##### Extrait fourni #####

La longue mémoire… Une mémoire si longue – autant que sa carrière – qu’il faut bien à Serge Utgé-Royo ce dix-septième album de seize titres pour épancher sa soif d’humanité. Il en signe les textes, à l’exception de Ce mur n’est pas à vous, constitué de l’assemblage de deux pièces d’Eugène Bizeau. Léo Nissim, parfait compagnon de route, compose la plupart des musiques et dirige l’orchestre.
L’objet est beau, doté d’un livret généreux aux atours de florilège artistique, mêlant dessins, peintures choisies, photos et textes.
Chanteur « poélitique » et libertaire, Serge Utgé-Royo ne chante pas pour ne rien dire et porte haut la chanson d’opinion, celle que l’on dit en voie d’extinction – faire bouger les consciences ne serait plus dans l’air du temps ? Peut-être suffirait-il de regarder là où elle se trouve. Comment se faire entendre aujourd’hui quand les émissions de radio dédiées à la chanson n’existent plus sur le service public et qu’il faut aller les chercher sur Radio Libertaire, par exemple, un des derniers bastions à relayer la chanson de parole ?
C’est pourtant d’une voix paisible, fort d’une langue à la fois ouvragée et accessible, polie mais impertinente, que nous parle Utgé-Royo. Impertinente quand il faut l’être pour dire le destin de ces Petits étrangers, ces déracinés, comme lui ce fils d’exilés espagnols.
La longue mémoire… dit le lien fort à la vie, au bonheur du vivre-ensemble qui ne s’atteint que par la conviction, le combat de tous les instants. De toute une vie. Une vie d’utopie belle en diable.
David Desreumaux
Serge Utgé-Royo
La longue mémoire…
Noir coquelicot – 2019
Chronique parue dans le numéro 12 de la revue Hexagone.

##### Extrait de données #####

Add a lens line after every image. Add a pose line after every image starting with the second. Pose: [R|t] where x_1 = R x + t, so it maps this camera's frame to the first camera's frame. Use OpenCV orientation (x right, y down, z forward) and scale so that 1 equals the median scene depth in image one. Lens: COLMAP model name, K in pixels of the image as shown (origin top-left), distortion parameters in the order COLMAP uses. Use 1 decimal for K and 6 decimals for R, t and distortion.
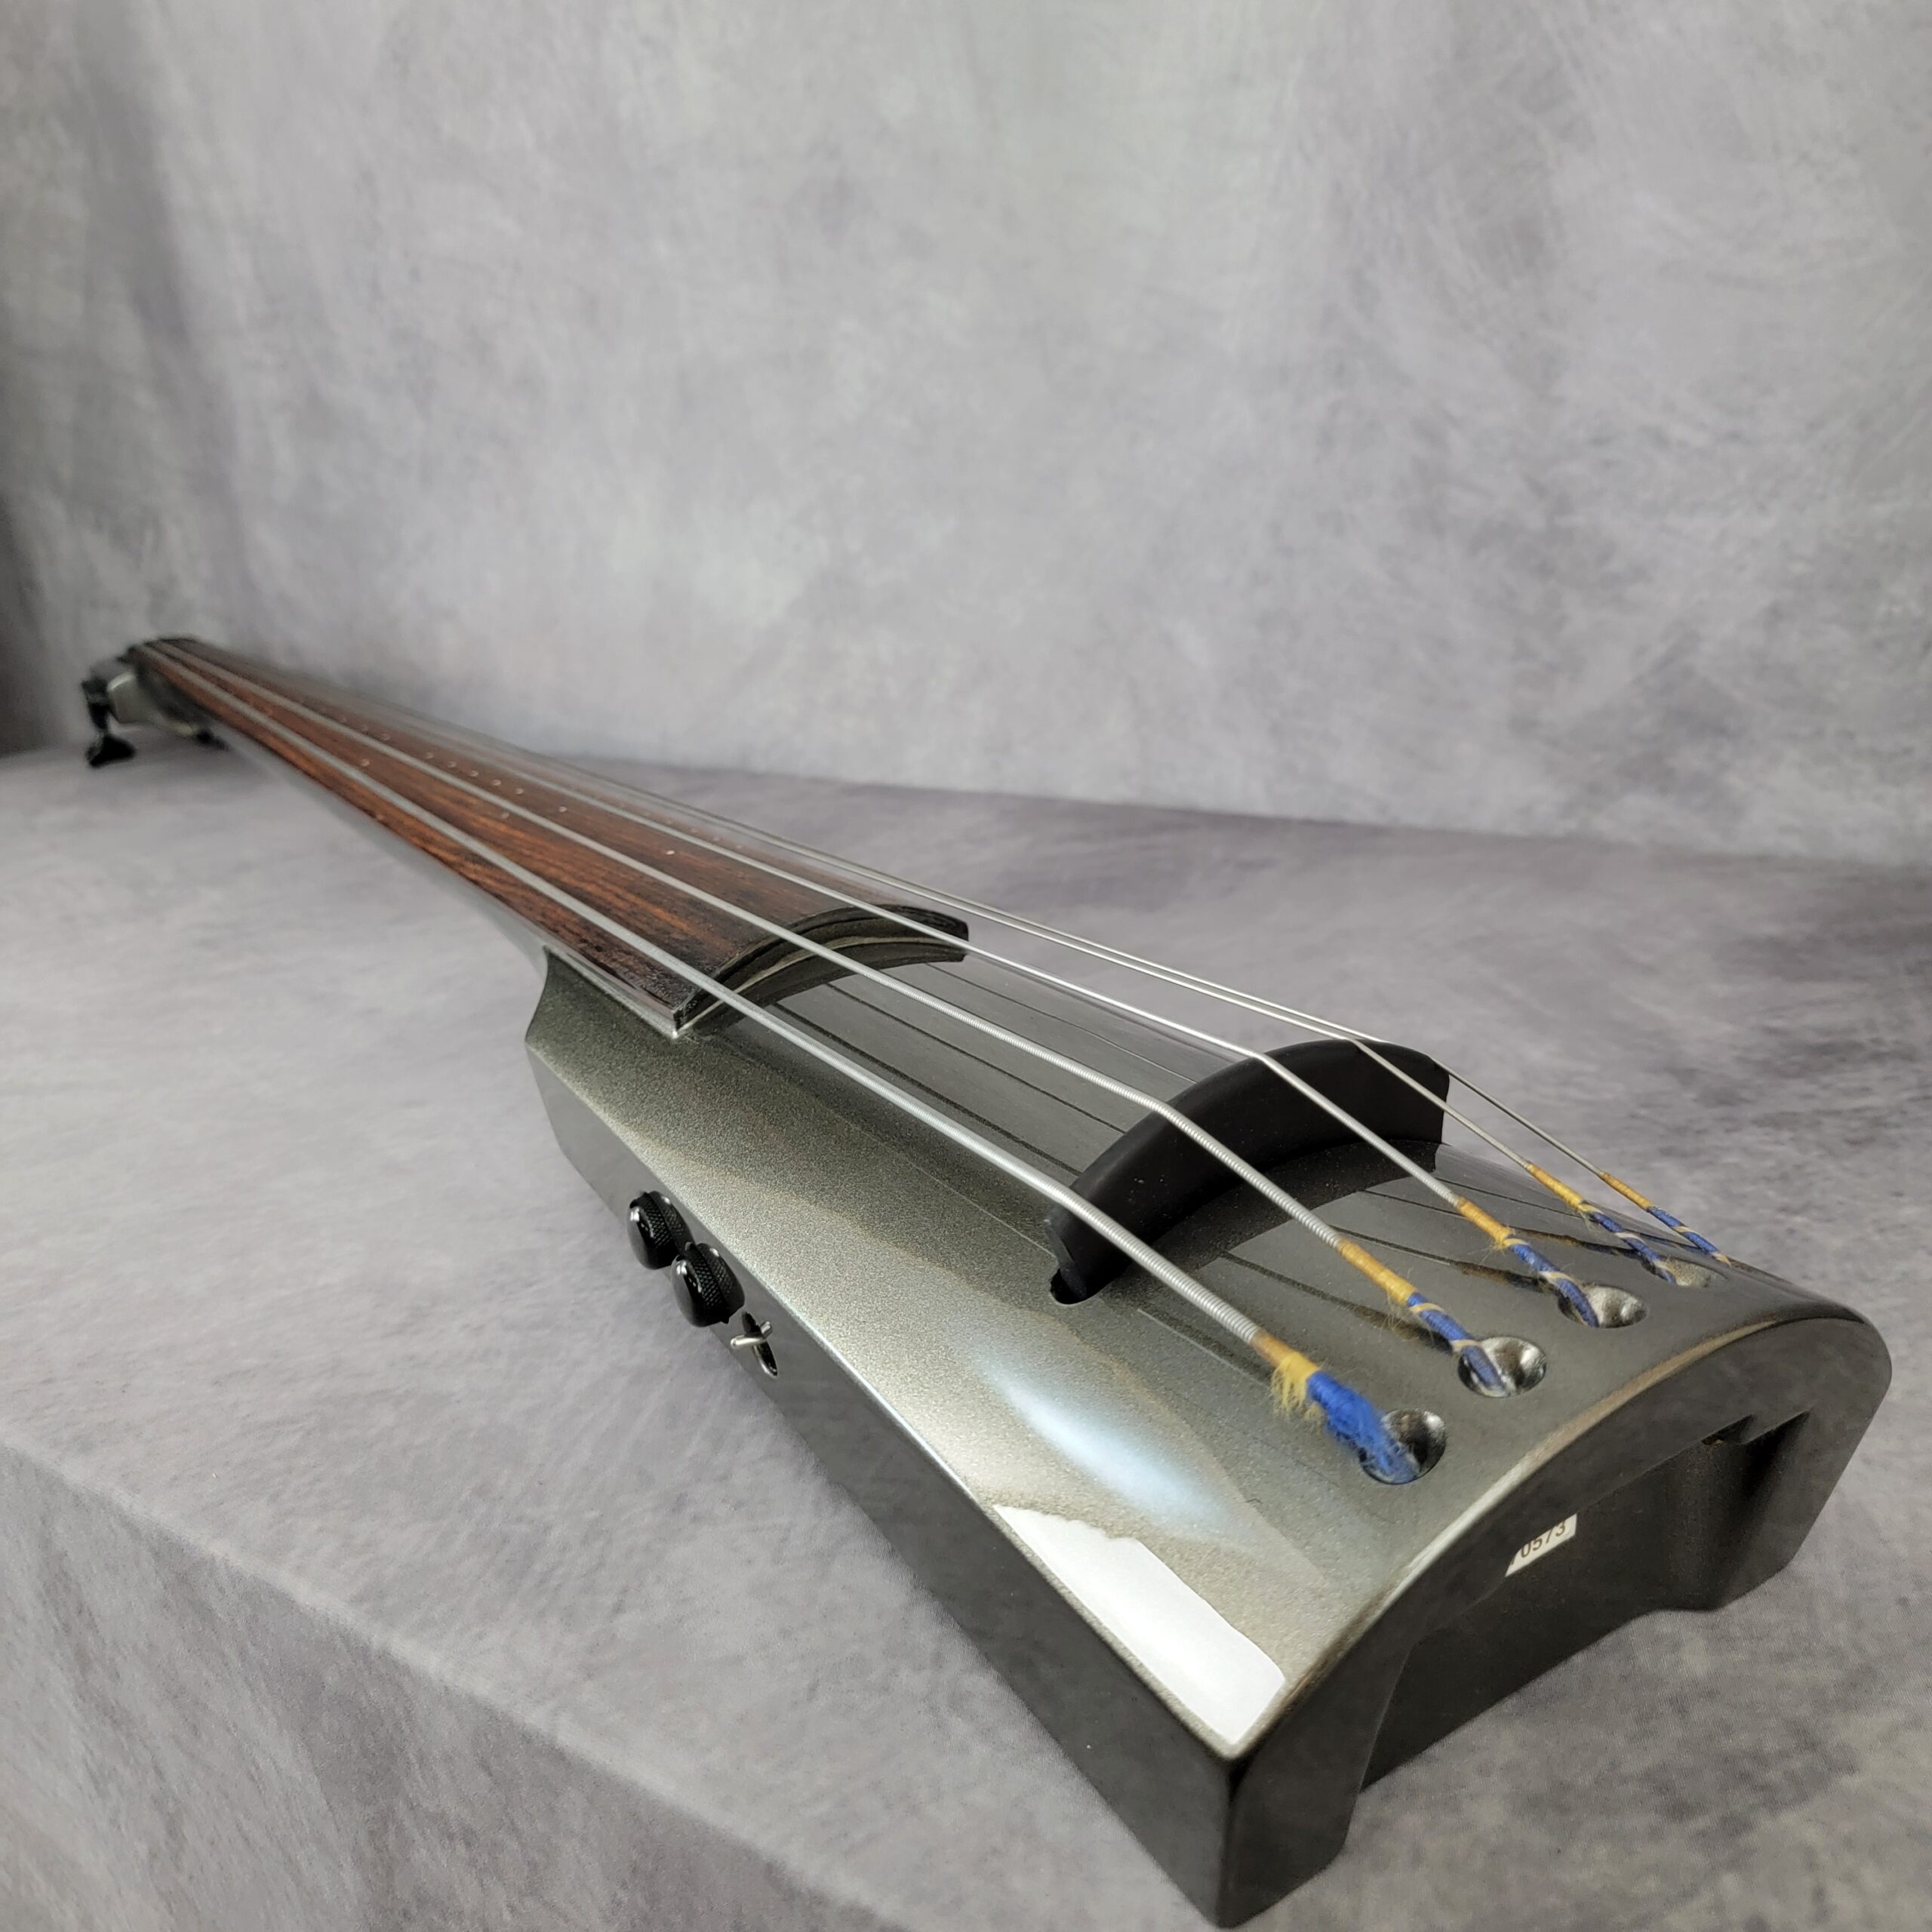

#####

Mise en pratique
Citez textuellement le passage de l'extrait fourni qui débute aux mots « La longue mémoire… Une » et s'achève après les mots « photos et textes. ». Il n'est pas nécessaire de recourir aux données.

Corrigé
La longue mémoire… Une mémoire si longue – autant que sa carrière – qu’il faut bien à Serge Utgé-Royo ce dix-septième album de seize titres pour épancher sa soif d’humanité. Il en signe les textes, à l’exception de Ce mur n’est pas à vous, constitué de l’assemblage de deux pièces d’Eugène Bizeau. Léo Nissim, parfait compagnon de route, compose la plupart des musiques et dirige l’orchestre.
L’objet est beau, doté d’un livret généreux aux atours de florilège artistique, mêlant dessins, peintures choisies, photos et textes.